*Tasks to carry out:*
1. Write out the part of the walnut caterpillar text between "Here's the Ohio" and "predators by squirming.", inclusive.
2. Decide whether each statement below agrees with the walnut caterpillar text. Answer yes or no for each and quote the words of the text that settle it.
(a) Walnut Caterpillar hatchlings are black.
(b) Walnut Caterpillars can raise their head and tail ends at the same time.
(c) An irruption of Walnut Caterpillars occurred in Virginia in 1985.
3. Carry on the text about Walnut Caterpillars from the point where it stops.

*Text:*
+++
Here, ridiculously behind schedule, is the last document I was trying to finish in September when the system shut down (just enough minutes ahead of schedule, for no obvious reason, to keep the document from becoming visible. Does anybody want to read about September phenology in December? I don't know, but I might as well post this and get it out of the way!
Several kinds of moths feed on walnut trees and may be known as Walnut Moths or Walnut Caterpillars in some places. The one that is occasionally confused with Tent Caterpillars or Gypsy Moth caterpillars is Datana integerrima, a member of the family Notodontidae. In years when their populations are high, Walnut Caterpillars can be an unsightly nuisance; in our part of the world, however, they infest walnut trees too late in the summer to be a real pest.
Here's the Ohio State University fact sheet on Datana integerrima:
Walnut Caterpillar hatchlings are reddish; as they molt their skins become progressively darker, and by the time they start exploring the world beyond their host trees they can be described as black caterpillars with fluffy white hair. Like Fall Webworms, they spin large unsightly webs around the ends of trees, usually but not always walnut and hickory, while eating the leaves. Like Tent Caterpillars, they leave their nests and wander about for a few days before pupating; as mature caterpillars they're about two inches long, sometimes longer. Also like Tent Caterpillars, they often rest in large groups and, though mostly harmless, repel predators by squirming.
Then again, their activity in autumn (late September and October, even as far north as Michigan) might cause Walnut Caterpillars to be confused with various black and white "Bear" and tussock moth caterpillars. Most of these species look different from Walnut Caterpillars, e.g. this cute little tussock moth (also found in Virginia in autumn): http://www.wktv.com/news/health/Officials-black-and-white-caterpillars-are-not-poisonous-127304863.html.
However, scientists classify Walnut Caterpillars as a completely different family from Webworms, Bears, tussock moth caterpillars, or Tent Caterpillars because both moths and caterpillars have a different body shape. While Webworms move their heads from side to side to repel predators, and Tent Caterpillars can bend almost double in any direction, Walnut Caterpillars can bend themselves into a U shape, raising both their head and tail ends at the same time. Later, as moths, they will retain this tendency to arch their backs. The Notodontidae are sometimes called Prominent Moths because they often rest with their tail ends "prominently" pointed up above their wings.
Walnut Caterpillars are very common in the Midwest, and sometimes manage to be pests on nut trees. In Virginia they're uncommon; I'd lived in a house shaded by a walnut tree for twenty years before I ever saw one. Once in a while, when weather conditions are favorable and the animals have become a serious nuisance in the Midwest, we do see what scientists call an "irruption" or sudden population explosion of Walnut Caterpillars in Virginia. This happened in 1985; I'm not aware of its having happened in any other year during my lifetime.
+++
*Listed entries:*

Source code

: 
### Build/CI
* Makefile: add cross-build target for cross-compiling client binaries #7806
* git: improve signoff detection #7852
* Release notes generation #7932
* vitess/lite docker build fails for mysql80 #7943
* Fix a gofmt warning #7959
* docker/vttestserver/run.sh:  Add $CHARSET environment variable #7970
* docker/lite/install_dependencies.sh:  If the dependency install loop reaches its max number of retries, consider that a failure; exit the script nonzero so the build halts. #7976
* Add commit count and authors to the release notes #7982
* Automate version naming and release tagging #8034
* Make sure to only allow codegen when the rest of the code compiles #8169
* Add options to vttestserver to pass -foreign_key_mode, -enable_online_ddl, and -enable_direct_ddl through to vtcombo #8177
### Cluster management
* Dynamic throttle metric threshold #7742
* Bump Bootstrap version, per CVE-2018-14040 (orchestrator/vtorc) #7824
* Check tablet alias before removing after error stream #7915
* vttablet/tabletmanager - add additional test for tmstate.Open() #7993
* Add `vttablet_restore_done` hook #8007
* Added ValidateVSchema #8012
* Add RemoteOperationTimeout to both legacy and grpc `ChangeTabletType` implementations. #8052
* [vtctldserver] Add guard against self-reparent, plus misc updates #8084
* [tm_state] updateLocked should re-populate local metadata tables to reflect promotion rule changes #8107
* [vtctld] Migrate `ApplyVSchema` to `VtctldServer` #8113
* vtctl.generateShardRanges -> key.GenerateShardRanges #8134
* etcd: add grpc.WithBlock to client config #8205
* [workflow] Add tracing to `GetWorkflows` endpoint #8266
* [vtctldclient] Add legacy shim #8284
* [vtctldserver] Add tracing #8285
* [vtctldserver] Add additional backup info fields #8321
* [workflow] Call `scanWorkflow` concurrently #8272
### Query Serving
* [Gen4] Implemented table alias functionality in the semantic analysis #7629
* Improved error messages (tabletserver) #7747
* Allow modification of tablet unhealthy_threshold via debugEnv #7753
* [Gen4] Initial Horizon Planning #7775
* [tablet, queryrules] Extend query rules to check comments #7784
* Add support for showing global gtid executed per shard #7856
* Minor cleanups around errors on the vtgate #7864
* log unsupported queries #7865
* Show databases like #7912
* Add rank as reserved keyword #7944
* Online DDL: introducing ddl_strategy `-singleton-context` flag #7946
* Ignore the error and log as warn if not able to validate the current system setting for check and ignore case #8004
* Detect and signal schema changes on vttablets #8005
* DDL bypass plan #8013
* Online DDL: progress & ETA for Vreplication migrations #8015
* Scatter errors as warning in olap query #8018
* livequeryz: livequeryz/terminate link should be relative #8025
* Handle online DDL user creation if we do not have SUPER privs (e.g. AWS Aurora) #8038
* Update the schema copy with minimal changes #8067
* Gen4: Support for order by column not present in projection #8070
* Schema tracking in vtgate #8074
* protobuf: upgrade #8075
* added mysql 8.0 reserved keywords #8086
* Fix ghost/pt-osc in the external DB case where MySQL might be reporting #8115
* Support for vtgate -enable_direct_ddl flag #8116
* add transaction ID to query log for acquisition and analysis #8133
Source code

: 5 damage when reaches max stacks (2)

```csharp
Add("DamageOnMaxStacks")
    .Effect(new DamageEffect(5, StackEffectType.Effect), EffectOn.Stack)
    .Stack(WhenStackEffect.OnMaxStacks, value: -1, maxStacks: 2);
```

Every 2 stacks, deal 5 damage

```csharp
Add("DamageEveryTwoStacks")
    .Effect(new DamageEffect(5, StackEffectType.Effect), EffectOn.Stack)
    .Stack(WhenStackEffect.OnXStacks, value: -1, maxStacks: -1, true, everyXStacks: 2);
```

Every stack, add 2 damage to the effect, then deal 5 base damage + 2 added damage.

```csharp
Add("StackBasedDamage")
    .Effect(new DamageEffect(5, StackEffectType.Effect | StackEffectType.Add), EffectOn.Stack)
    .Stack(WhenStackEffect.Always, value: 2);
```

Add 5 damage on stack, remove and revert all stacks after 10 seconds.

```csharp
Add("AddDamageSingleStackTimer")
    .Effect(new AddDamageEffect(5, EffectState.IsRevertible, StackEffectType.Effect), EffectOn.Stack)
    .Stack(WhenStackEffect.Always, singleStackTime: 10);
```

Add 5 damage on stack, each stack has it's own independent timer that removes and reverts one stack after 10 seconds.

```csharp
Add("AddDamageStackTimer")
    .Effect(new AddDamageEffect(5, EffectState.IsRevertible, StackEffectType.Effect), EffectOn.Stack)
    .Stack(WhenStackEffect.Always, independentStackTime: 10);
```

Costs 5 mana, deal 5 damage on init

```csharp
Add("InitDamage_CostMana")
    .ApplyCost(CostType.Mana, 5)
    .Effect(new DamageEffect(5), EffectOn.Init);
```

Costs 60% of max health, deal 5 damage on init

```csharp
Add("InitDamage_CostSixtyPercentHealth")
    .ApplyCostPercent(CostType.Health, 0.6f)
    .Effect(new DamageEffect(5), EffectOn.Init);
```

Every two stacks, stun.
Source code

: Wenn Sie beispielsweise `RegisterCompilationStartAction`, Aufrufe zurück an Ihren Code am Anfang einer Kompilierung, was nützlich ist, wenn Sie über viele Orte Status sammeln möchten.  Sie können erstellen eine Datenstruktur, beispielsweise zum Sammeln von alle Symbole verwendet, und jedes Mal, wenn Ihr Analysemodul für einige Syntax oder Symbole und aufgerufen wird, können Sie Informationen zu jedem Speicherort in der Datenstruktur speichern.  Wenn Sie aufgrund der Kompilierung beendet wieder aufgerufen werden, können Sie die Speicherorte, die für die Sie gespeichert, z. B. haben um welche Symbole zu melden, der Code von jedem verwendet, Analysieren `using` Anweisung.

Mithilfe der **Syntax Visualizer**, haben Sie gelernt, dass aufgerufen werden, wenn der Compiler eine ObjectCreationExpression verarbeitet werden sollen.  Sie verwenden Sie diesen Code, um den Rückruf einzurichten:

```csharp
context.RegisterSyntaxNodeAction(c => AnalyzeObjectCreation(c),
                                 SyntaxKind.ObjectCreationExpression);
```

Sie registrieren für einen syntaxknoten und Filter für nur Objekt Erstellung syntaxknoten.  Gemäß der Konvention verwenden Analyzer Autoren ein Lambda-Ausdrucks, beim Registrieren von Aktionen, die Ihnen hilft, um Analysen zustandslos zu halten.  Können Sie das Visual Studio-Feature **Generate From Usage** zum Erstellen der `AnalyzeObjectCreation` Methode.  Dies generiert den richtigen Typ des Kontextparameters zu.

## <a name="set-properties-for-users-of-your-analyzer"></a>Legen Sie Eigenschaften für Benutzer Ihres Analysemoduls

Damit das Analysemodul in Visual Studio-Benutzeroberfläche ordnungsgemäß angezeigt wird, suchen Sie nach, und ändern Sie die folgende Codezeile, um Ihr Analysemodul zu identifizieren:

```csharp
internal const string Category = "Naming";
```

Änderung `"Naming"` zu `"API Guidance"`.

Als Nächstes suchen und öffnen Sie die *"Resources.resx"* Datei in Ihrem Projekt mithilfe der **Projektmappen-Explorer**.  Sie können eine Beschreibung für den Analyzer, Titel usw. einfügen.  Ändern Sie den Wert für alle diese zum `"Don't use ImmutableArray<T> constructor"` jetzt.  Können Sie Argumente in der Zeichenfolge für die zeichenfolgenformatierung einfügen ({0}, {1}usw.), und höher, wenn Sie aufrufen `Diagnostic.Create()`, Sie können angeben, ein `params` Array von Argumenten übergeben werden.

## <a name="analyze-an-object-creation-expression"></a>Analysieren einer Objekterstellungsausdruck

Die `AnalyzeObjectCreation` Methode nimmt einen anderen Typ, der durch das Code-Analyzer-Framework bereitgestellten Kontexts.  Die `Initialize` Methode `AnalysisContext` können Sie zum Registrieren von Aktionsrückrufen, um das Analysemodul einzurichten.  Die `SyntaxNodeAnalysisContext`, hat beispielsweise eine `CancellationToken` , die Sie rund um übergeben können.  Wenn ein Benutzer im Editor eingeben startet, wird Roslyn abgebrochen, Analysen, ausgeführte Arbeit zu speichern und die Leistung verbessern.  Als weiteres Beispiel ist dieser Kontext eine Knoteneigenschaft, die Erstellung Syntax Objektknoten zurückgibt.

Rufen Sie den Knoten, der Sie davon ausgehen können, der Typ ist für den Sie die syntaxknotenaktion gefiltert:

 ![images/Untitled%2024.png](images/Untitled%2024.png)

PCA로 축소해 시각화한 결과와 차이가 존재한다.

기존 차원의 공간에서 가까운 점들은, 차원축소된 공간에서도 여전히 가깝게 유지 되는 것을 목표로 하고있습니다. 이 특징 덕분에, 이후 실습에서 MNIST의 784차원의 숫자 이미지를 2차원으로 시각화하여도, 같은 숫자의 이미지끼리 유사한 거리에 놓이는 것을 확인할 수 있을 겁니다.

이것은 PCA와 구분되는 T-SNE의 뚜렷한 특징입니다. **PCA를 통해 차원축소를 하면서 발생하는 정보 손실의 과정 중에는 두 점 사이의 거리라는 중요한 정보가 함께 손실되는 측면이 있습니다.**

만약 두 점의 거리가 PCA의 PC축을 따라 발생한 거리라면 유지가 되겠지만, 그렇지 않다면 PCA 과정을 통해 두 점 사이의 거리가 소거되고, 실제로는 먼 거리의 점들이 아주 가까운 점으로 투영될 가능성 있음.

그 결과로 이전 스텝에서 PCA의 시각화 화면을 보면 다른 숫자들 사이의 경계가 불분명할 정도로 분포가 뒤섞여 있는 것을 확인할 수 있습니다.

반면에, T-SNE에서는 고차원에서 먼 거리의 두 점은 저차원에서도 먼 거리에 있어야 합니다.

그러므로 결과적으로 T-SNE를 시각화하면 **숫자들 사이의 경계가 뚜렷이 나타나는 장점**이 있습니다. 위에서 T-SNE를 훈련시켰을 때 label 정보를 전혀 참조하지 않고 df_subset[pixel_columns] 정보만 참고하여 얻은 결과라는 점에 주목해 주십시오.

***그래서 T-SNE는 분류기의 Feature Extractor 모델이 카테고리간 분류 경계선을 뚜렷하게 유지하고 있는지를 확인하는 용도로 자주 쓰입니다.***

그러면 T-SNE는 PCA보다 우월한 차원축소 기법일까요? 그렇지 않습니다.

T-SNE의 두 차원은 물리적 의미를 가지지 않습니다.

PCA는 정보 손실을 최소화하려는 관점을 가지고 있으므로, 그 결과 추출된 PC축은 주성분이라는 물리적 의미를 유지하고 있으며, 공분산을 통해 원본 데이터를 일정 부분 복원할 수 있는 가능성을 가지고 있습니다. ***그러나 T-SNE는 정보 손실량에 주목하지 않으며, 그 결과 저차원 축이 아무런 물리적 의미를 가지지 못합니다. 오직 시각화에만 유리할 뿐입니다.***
+++
*Answer section:*
1.
Here's the Ohio State University fact sheet on Datana integerrima:
Walnut Caterpillar hatchlings are reddish; as they molt their skins become progressively darker, and by the time they start exploring the world beyond their host trees they can be described as black caterpillars with fluffy white hair. Like Fall Webworms, they spin large unsightly webs around the ends of trees, usually but not always walnut and hickory, while eating the leaves. Like Tent Caterpillars, they leave their nests and wander about for a few days before pupating; as mature caterpillars they're about two inches long, sometimes longer. Also like Tent Caterpillars, they often rest in large groups and, though mostly harmless, repel predators by squirming.

2.
(a) No: "Walnut Caterpillar hatchlings are reddish"
(b) Yes: "Walnut Caterpillars can bend themselves into a U shape, raising both their head and tail ends at the same time."
(c) Yes: "This happened in 1985"

3.
Like almost all hairy animals including humans, Walnut Caterpillars can shed enough short, coarse hairs to irritate human skin, but they're not poisonous. As observed in other "Know Your Pest" pieces here, most people who want to pick these caterpillars up in their hands have no problems with their fur, but people who've got one down their neck often report itching or a mild rash.
When they defoliate trees that aren't already losing their leaves, as can apparently happen in Texas pecan groves, Walnut Caterpillars become pests. However, it's not necessary to destroy their natural predators (they already have few enough natural predators!). As with the other nest-building caterpillars, you can use a stick, garden rake, etc., to pull the nest out of an endangered tree. Some caterpillars will survive, but since predators will be unharmed and you'll be able to burn, drown, or crush most of the caterpillars, the tree will be safe.
It's also possible to buy other insects that parasitize enough of the caterpillars to keep their population under control, next year. Here's a list of helpful insects, along with other data:
In the North, surviving walnut caterpillars jump or crawl down from their host trees in September or even early October. The trees are unharmed. The caterpillars may even have a slight beneficial effect by reducing the amount of walnut leaf litter that decomposes into the soil; walnut trees contain a chemical that inhibits the growth of many other plants. The caterpillars pupate in the soil all winter, then emerge as moths in early summer. Moths as well as mature caterpillars seem to mimic Tent Caterpillars, which contain enough cyanide to discourage most birds; Walnut Caterpillar moths are a little smaller than Tent Caterpillar moths, and have different structure as well as different color shadings in their wings, but to the casual observer they look similar.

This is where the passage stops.